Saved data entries
===============

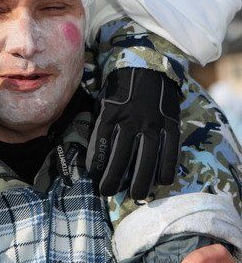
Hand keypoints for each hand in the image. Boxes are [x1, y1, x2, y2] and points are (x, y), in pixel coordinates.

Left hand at [86, 68, 180, 198]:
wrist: (148, 67)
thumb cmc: (120, 89)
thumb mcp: (103, 102)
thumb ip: (100, 125)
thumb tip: (92, 154)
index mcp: (110, 113)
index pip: (100, 144)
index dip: (96, 165)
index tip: (95, 178)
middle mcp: (131, 120)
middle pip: (121, 156)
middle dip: (113, 179)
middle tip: (109, 192)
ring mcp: (153, 123)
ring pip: (147, 158)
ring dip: (141, 180)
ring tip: (136, 195)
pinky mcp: (171, 124)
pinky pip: (170, 151)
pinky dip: (166, 168)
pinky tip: (161, 181)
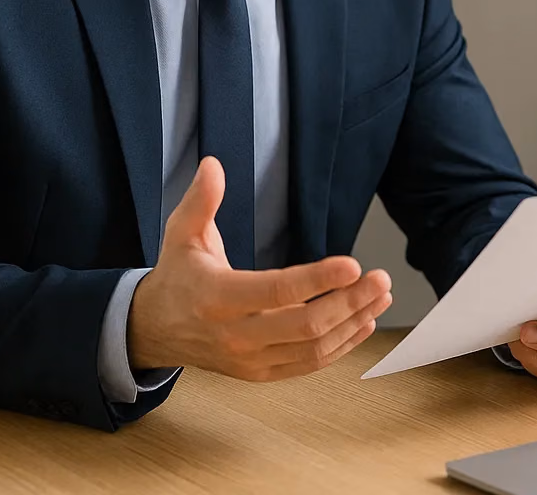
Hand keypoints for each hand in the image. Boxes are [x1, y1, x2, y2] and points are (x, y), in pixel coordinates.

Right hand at [128, 156, 393, 380]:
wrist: (154, 330)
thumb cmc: (177, 276)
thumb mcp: (180, 234)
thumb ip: (201, 200)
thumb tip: (213, 164)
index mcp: (217, 297)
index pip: (276, 290)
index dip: (317, 279)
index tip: (353, 264)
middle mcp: (236, 335)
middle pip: (305, 325)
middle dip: (349, 302)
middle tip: (381, 278)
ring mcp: (250, 360)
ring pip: (313, 348)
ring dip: (353, 322)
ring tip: (381, 297)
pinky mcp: (260, 373)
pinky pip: (308, 364)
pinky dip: (341, 346)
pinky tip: (364, 323)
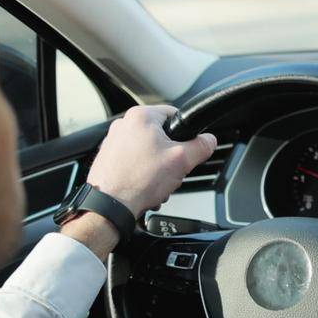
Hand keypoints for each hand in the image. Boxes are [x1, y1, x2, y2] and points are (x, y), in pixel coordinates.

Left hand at [85, 105, 216, 218]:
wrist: (111, 204)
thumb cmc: (138, 180)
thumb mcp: (182, 161)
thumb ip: (200, 147)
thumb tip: (209, 140)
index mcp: (141, 116)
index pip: (174, 114)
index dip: (186, 132)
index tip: (187, 148)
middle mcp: (124, 124)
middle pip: (161, 135)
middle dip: (170, 155)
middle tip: (170, 170)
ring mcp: (113, 141)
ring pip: (148, 151)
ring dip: (157, 167)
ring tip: (155, 181)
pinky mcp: (109, 158)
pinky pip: (134, 162)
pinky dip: (142, 173)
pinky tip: (144, 186)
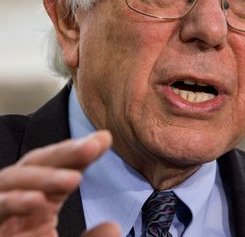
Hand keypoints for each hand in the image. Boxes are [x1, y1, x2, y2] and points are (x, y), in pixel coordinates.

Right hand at [0, 131, 118, 236]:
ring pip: (15, 179)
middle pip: (39, 164)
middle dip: (66, 153)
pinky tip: (38, 203)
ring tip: (75, 179)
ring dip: (44, 177)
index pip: (61, 168)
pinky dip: (14, 202)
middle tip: (95, 144)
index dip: (80, 153)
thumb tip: (112, 226)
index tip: (105, 139)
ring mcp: (2, 212)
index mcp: (40, 201)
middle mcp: (20, 201)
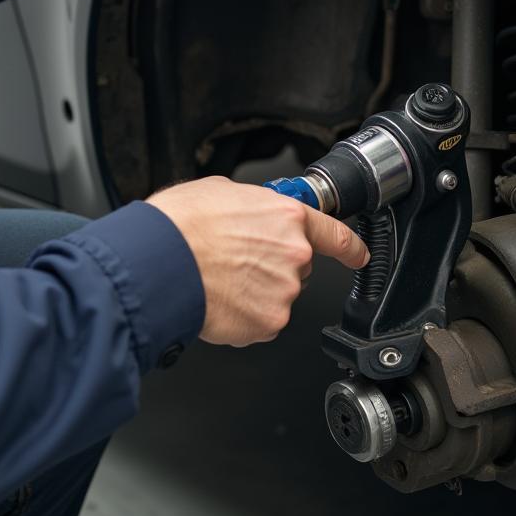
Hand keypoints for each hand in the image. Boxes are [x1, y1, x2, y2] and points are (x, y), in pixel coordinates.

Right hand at [146, 176, 368, 347]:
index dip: (350, 247)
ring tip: (218, 278)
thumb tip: (247, 213)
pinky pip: (258, 320)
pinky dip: (240, 315)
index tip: (356, 253)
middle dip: (270, 265)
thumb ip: (249, 205)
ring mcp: (283, 293)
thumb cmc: (180, 223)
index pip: (336, 235)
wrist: (158, 260)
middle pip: (295, 266)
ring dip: (253, 291)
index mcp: (286, 217)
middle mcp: (294, 256)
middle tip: (233, 259)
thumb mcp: (218, 191)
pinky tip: (217, 298)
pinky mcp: (266, 323)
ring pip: (275, 295)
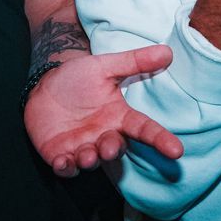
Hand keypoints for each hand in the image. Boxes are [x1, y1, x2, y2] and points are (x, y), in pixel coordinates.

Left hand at [27, 45, 183, 176]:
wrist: (43, 87)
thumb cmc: (76, 79)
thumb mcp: (103, 67)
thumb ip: (134, 62)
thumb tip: (167, 51)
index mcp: (119, 117)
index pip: (144, 129)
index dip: (161, 140)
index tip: (177, 151)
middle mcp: (104, 136)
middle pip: (116, 149)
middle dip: (113, 150)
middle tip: (109, 147)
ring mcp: (83, 148)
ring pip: (92, 161)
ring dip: (91, 161)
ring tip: (86, 155)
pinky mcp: (61, 156)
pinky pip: (66, 169)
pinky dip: (66, 168)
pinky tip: (62, 161)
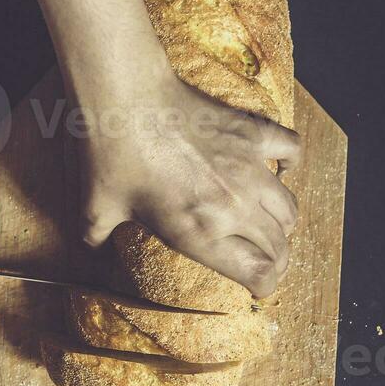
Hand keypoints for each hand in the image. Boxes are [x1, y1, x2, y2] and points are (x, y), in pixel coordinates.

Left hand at [79, 73, 301, 297]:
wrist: (126, 99)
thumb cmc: (111, 158)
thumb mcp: (96, 213)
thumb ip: (98, 241)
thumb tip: (91, 252)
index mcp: (201, 235)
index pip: (259, 273)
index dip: (264, 286)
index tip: (259, 286)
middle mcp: (233, 207)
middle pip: (279, 248)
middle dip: (277, 263)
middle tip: (268, 263)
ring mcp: (248, 169)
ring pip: (288, 210)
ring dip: (284, 226)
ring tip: (273, 228)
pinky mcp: (252, 134)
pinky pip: (292, 151)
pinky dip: (291, 164)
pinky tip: (280, 170)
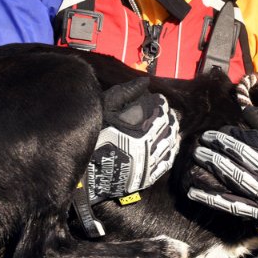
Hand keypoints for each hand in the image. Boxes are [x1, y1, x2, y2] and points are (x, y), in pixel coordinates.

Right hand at [85, 78, 179, 201]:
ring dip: (170, 133)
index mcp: (141, 124)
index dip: (159, 102)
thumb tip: (145, 81)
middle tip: (163, 113)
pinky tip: (166, 147)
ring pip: (170, 143)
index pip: (160, 107)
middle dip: (167, 116)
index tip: (156, 100)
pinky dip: (169, 152)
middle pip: (168, 124)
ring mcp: (151, 160)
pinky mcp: (149, 176)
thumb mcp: (104, 108)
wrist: (86, 172)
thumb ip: (125, 93)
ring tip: (166, 129)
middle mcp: (150, 142)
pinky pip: (167, 162)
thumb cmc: (93, 135)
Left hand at [189, 126, 257, 236]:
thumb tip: (245, 110)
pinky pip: (229, 204)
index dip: (231, 137)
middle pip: (240, 160)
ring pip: (233, 179)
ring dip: (212, 167)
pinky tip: (193, 190)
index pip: (252, 144)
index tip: (216, 132)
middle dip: (218, 149)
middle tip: (201, 141)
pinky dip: (210, 197)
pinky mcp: (256, 213)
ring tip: (197, 157)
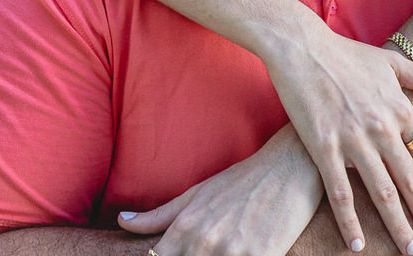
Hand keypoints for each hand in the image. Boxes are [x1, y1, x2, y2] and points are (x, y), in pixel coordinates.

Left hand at [118, 127, 322, 255]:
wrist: (290, 166)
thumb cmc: (243, 179)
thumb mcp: (197, 193)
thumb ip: (158, 215)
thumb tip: (122, 221)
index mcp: (185, 227)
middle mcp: (204, 242)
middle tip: (208, 250)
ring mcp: (233, 252)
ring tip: (227, 251)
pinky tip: (245, 255)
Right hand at [264, 23, 412, 254]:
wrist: (301, 47)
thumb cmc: (347, 54)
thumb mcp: (393, 62)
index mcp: (398, 108)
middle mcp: (380, 127)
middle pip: (410, 180)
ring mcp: (351, 138)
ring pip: (381, 192)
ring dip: (397, 224)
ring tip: (409, 251)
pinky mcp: (322, 146)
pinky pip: (340, 192)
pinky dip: (351, 221)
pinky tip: (358, 243)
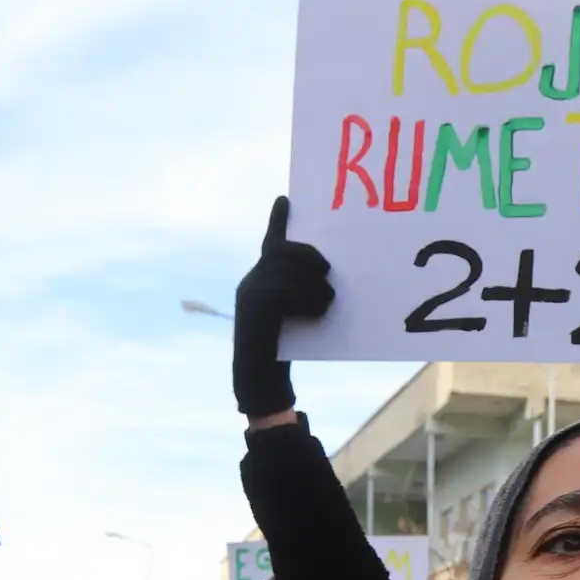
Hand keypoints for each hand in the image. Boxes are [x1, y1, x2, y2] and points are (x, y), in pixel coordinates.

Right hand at [232, 197, 333, 420]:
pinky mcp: (255, 308)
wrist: (260, 380)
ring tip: (327, 301)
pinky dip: (309, 300)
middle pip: (284, 251)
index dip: (277, 220)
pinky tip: (318, 312)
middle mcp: (250, 281)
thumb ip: (301, 290)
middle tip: (327, 273)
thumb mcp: (294, 312)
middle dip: (309, 257)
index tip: (285, 199)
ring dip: (315, 285)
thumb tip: (329, 276)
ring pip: (290, 270)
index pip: (271, 243)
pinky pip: (288, 292)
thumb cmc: (283, 346)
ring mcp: (250, 293)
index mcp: (259, 279)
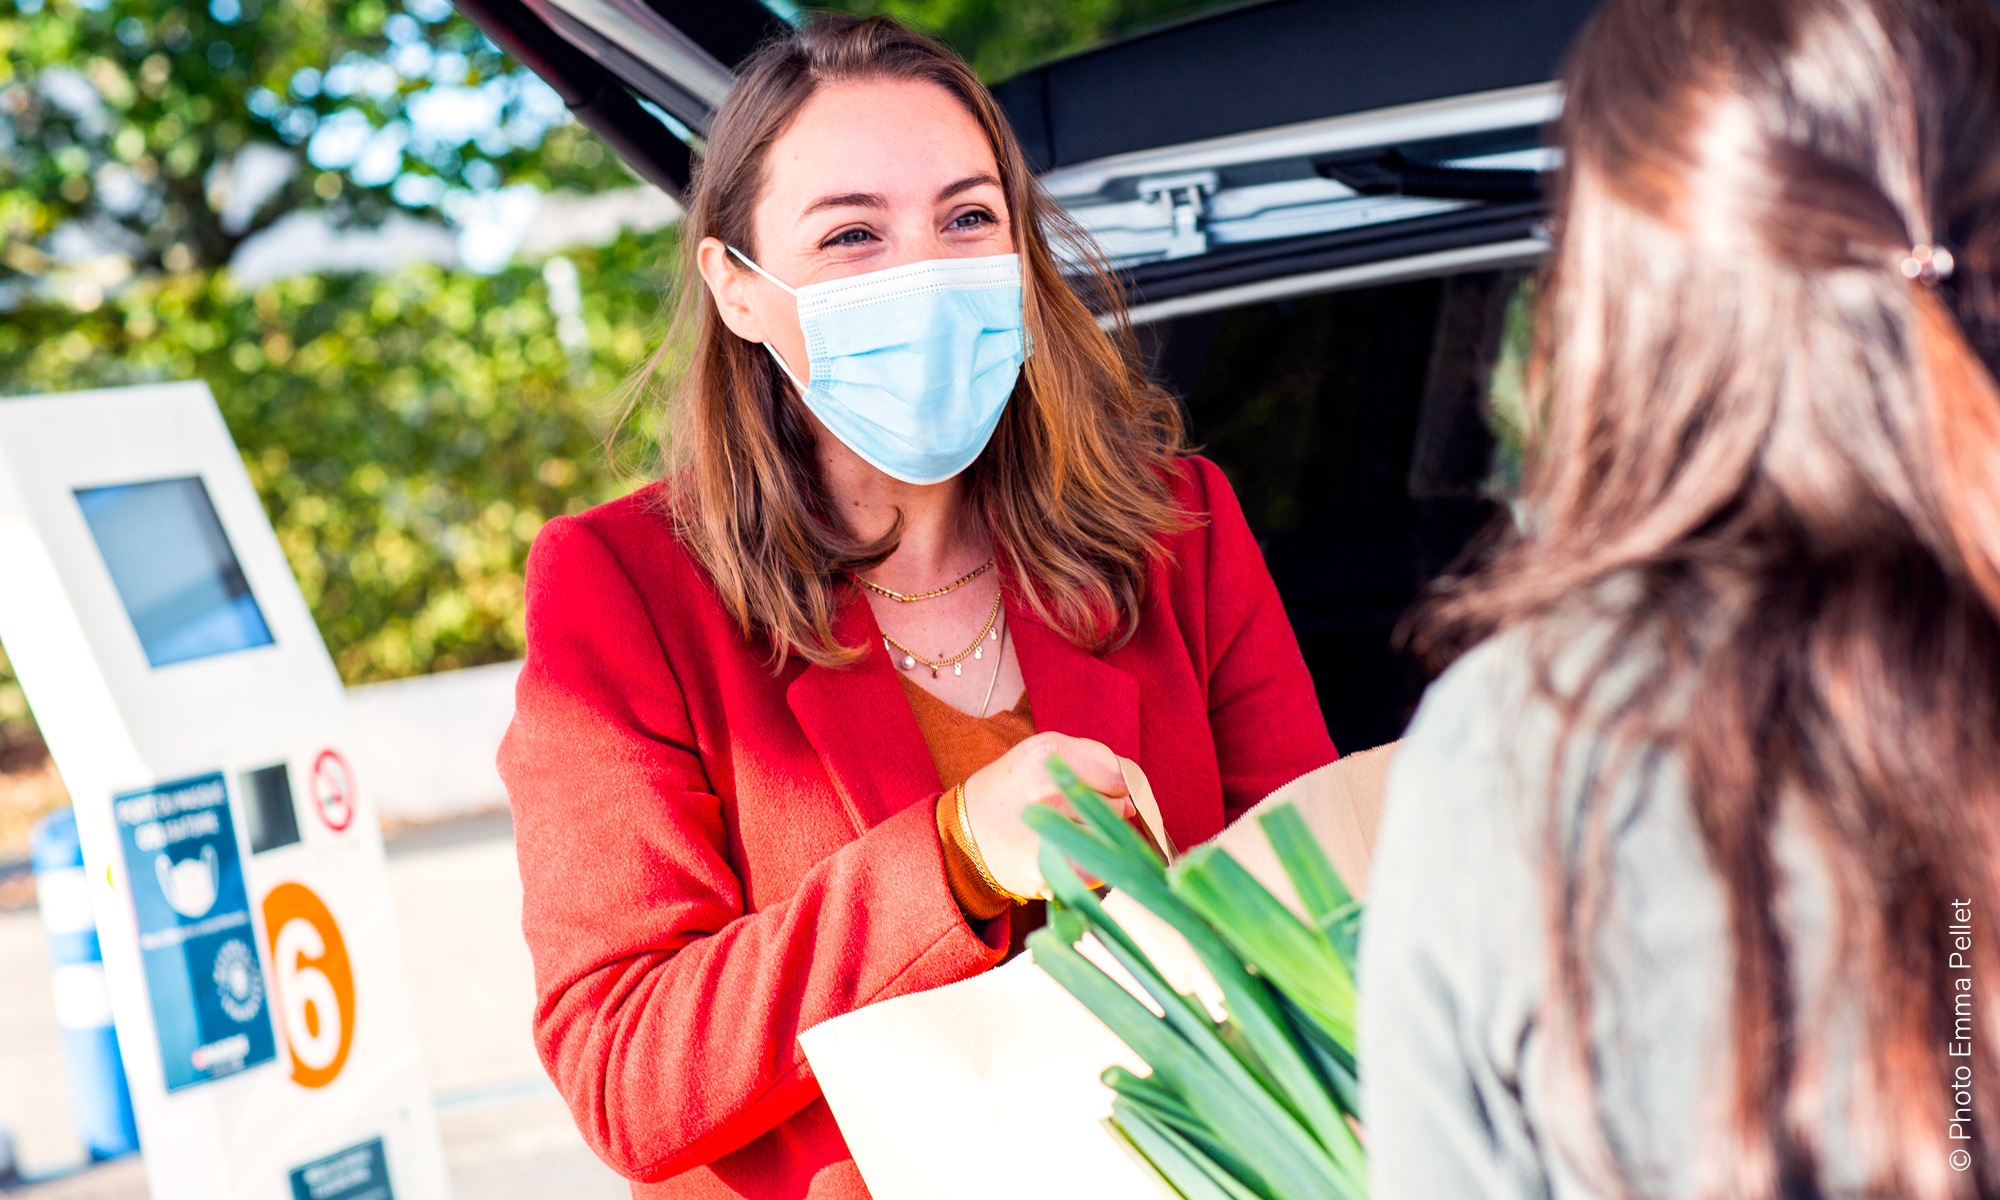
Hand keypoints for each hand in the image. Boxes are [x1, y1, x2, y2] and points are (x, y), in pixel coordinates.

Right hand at [960, 732, 1131, 899]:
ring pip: (1107, 839)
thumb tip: (1130, 794)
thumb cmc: (1010, 792)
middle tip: (1076, 817)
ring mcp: (1048, 829)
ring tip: (1068, 836)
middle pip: (1115, 808)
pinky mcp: (1046, 867)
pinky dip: (1089, 868)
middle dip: (1106, 816)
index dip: (1116, 789)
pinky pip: (1094, 869)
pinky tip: (1066, 858)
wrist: (962, 834)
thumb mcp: (1040, 756)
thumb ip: (1088, 763)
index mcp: (1049, 754)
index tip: (1102, 795)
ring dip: (1099, 842)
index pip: (1117, 776)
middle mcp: (1049, 789)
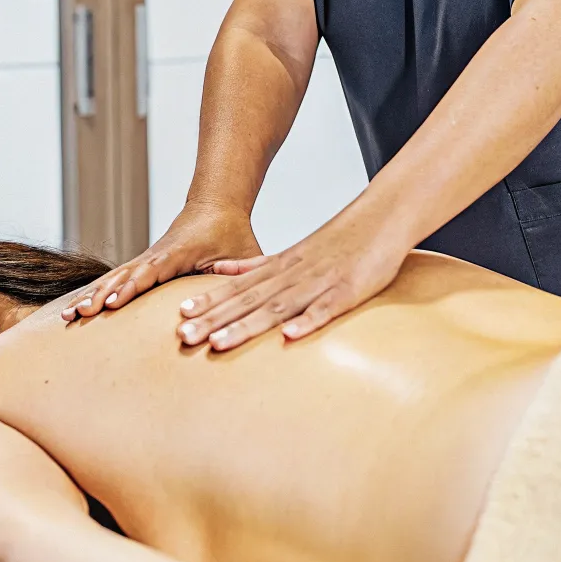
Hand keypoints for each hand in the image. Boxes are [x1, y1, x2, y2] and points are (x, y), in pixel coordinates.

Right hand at [63, 204, 260, 320]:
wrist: (217, 205)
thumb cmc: (233, 232)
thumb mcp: (246, 253)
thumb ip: (249, 272)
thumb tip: (262, 292)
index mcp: (178, 253)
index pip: (151, 272)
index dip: (133, 287)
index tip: (114, 302)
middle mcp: (156, 255)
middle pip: (123, 276)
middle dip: (101, 296)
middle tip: (81, 314)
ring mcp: (146, 260)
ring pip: (113, 278)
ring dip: (91, 296)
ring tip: (69, 316)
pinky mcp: (143, 265)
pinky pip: (115, 280)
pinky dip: (95, 294)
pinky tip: (76, 310)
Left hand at [175, 214, 408, 350]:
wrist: (381, 218)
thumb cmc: (338, 241)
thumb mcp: (290, 252)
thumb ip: (255, 265)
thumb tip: (219, 271)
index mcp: (279, 267)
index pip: (237, 288)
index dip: (208, 303)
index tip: (179, 318)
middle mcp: (293, 275)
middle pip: (248, 301)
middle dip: (215, 320)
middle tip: (184, 337)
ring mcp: (319, 283)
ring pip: (278, 307)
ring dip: (247, 326)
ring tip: (218, 343)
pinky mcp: (348, 291)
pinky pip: (326, 310)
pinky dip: (307, 322)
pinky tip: (288, 337)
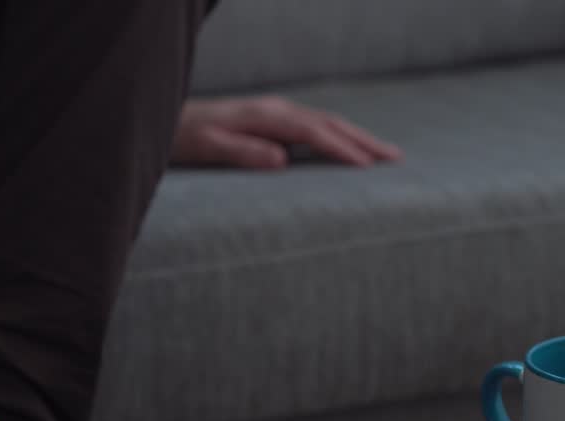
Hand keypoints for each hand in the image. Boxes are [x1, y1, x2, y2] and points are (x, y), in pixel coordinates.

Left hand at [171, 96, 401, 169]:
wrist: (169, 121)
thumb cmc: (184, 137)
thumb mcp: (208, 147)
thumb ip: (243, 152)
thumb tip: (281, 161)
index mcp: (264, 116)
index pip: (313, 132)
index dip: (342, 149)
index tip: (368, 167)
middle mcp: (275, 109)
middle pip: (329, 122)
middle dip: (364, 140)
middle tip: (395, 158)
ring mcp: (275, 113)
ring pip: (325, 122)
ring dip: (356, 137)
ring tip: (384, 154)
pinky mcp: (272, 120)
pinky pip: (314, 127)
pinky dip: (338, 136)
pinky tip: (348, 148)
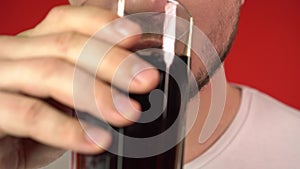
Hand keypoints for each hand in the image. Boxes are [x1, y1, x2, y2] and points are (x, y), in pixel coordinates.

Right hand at [0, 5, 158, 167]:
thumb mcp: (58, 105)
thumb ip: (84, 94)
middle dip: (113, 62)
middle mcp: (12, 54)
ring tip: (127, 113)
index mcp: (32, 47)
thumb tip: (128, 93)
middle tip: (146, 80)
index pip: (67, 20)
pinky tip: (95, 139)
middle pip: (67, 44)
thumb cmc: (22, 129)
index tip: (136, 37)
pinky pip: (30, 113)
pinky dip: (67, 128)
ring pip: (51, 71)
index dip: (104, 24)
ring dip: (97, 93)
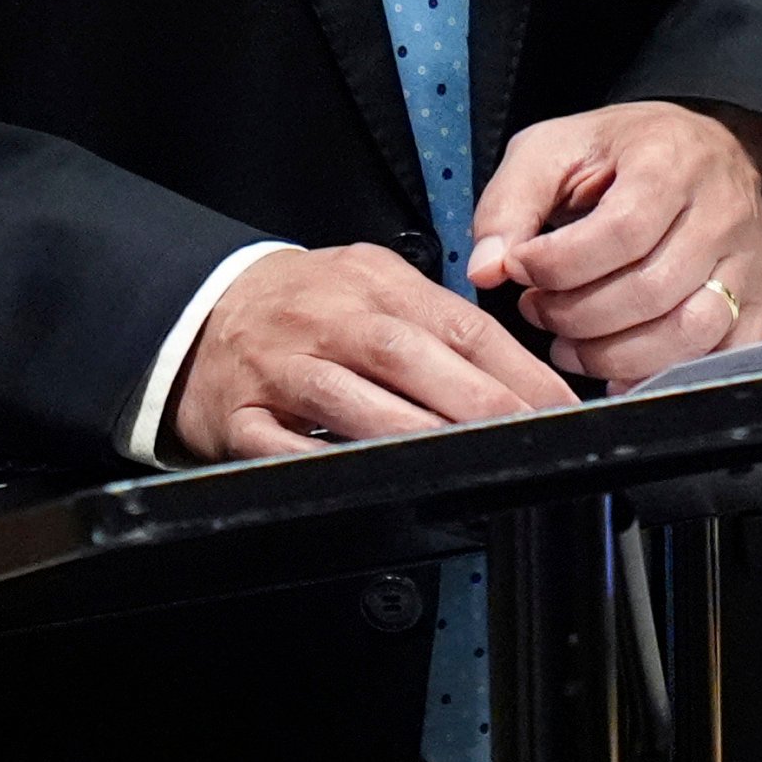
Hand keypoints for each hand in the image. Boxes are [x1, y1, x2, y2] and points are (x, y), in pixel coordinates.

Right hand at [168, 243, 580, 461]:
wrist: (204, 308)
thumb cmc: (304, 304)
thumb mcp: (372, 285)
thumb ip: (435, 321)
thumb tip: (517, 376)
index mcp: (373, 283)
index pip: (458, 323)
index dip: (514, 368)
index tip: (557, 406)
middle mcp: (328, 319)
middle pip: (408, 356)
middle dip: (474, 402)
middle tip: (523, 437)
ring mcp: (280, 366)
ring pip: (347, 398)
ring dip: (408, 433)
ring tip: (460, 462)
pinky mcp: (240, 413)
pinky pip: (279, 444)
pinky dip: (320, 462)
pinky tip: (362, 478)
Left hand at [466, 101, 761, 386]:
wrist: (718, 148)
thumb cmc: (629, 152)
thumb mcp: (556, 148)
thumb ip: (511, 202)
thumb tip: (488, 267)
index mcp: (669, 164)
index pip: (620, 233)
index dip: (559, 266)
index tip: (521, 270)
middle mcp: (720, 214)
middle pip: (650, 292)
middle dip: (576, 316)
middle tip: (539, 311)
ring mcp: (747, 264)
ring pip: (688, 333)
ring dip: (614, 354)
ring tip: (570, 344)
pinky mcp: (760, 303)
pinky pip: (720, 357)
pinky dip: (662, 374)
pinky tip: (618, 368)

===============

Work instructions. Your answer should consist of each line of the data above in which the word "Right" occurs.

Response.
Right hand at [128, 156, 393, 380]:
Right hand at [0, 131, 118, 236]:
Right hand at [146, 176, 368, 347]:
Right hand at [85, 78, 179, 201]:
Right hand at [264, 23, 412, 254]:
Right hand at [232, 197, 333, 420]:
Right hand at [960, 732, 1131, 899]:
Right hand at [63, 204, 260, 320]:
Right hand at [0, 5, 158, 167]:
Right hand at [168, 243, 580, 461]:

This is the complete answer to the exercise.